QUOTED PASSAGE
########

I put the 6.3mm EP in just for the heck of it. I wasn’t expecting much, both because of the punk seeing and because that magnification–200x–ought to be pushing on the edge of what this scope can do. A commonly used rule of thumb is that a good scope should be able to handle 50x per inch of aperture. At 3.5 inches, any of these 90mm Maks ought to be good up to at least 175x. But I have to point out that the 50x/inch “rule” is often broken and not only by premium scopes. David DeLano has had his 114mm reflector up to 400x (89x per inch), and the other night I took my Apex 127 to 514x (103x) to split a close double star that was not split at 257x. I’ll just note that those are both relatively long focal ratio scopes, about f/8 for David’s reflector and f/12 for the Apex, and maybe that has something to do with it; such gently-tapering light cones are certainly easier on eyepieces and so on. Anyway, at 200x with the 6.3mm EP I was still getting glimpses of considerable detail. I can’t say for certain because of the lousy seeing, but I think this scope can handle 200x. I hope I get a still night soon to test that.

########

INFORMATION SUPPLIED
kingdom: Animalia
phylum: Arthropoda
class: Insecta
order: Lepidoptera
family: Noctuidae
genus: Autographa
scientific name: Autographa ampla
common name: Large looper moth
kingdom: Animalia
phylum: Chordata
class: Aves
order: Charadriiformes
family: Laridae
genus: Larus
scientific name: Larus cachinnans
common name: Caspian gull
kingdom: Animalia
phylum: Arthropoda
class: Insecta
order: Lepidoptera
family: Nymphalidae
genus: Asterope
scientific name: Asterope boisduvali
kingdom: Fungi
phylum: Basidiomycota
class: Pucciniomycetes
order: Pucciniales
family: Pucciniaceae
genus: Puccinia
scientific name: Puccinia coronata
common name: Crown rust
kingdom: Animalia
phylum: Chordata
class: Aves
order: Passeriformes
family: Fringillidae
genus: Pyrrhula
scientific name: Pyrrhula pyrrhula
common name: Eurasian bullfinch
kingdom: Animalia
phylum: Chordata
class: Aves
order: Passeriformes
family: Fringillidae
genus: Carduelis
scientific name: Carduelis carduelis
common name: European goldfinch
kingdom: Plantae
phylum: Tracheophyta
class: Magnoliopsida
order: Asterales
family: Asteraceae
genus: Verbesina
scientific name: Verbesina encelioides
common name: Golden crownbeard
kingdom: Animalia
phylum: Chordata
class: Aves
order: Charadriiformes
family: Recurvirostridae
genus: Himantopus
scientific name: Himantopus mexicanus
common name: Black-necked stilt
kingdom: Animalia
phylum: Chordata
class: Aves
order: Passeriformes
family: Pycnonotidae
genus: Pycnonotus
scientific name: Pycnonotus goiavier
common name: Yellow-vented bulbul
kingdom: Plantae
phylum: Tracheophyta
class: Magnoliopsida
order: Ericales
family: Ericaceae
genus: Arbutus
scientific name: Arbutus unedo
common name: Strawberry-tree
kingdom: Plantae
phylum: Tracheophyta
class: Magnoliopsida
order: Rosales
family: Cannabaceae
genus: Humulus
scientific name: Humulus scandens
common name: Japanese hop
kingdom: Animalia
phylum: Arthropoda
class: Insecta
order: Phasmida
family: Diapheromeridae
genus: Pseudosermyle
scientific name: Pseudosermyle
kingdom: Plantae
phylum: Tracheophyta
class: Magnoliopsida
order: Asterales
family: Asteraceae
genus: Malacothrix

########

SET PROBLEM A
Can you write out the whole telescope passage word for word?
SET PROBLEM B
Could you update the records starting at the line that contains "order: Rosales" and ending at the last line of the records, changing "phylum" to "division" and leaving everything else as it is? Return only those lines.

CORRECT RESPONSE A
I put the 6.3mm EP in just for the heck of it. I wasn’t expecting much, both because of the punk seeing and because that magnification–200x–ought to be pushing on the edge of what this scope can do. A commonly used rule of thumb is that a good scope should be able to handle 50x per inch of aperture. At 3.5 inches, any of these 90mm Maks ought to be good up to at least 175x. But I have to point out that the 50x/inch “rule” is often broken and not only by premium scopes. David DeLano has had his 114mm reflector up to 400x (89x per inch), and the other night I took my Apex 127 to 514x (103x) to split a close double star that was not split at 257x. I’ll just note that those are both relatively long focal ratio scopes, about f/8 for David’s reflector and f/12 for the Apex, and maybe that has something to do with it; such gently-tapering light cones are certainly easier on eyepieces and so on. Anyway, at 200x with the 6.3mm EP I was still getting glimpses of considerable detail. I can’t say for certain because of the lousy seeing, but I think this scope can handle 200x. I hope I get a still night soon to test that.

CORRECT RESPONSE B
order: Rosales
family: Cannabaceae
genus: Humulus
scientific name: Humulus scandens
common name: Japanese hop
kingdom: Animalia
division: Arthropoda
class: Insecta
order: Phasmida
family: Diapheromeridae
genus: Pseudosermyle
scientific name: Pseudosermyle
kingdom: Plantae
division: Tracheophyta
class: Magnoliopsida
order: Asterales
family: Asteraceae
genus: Malacothrix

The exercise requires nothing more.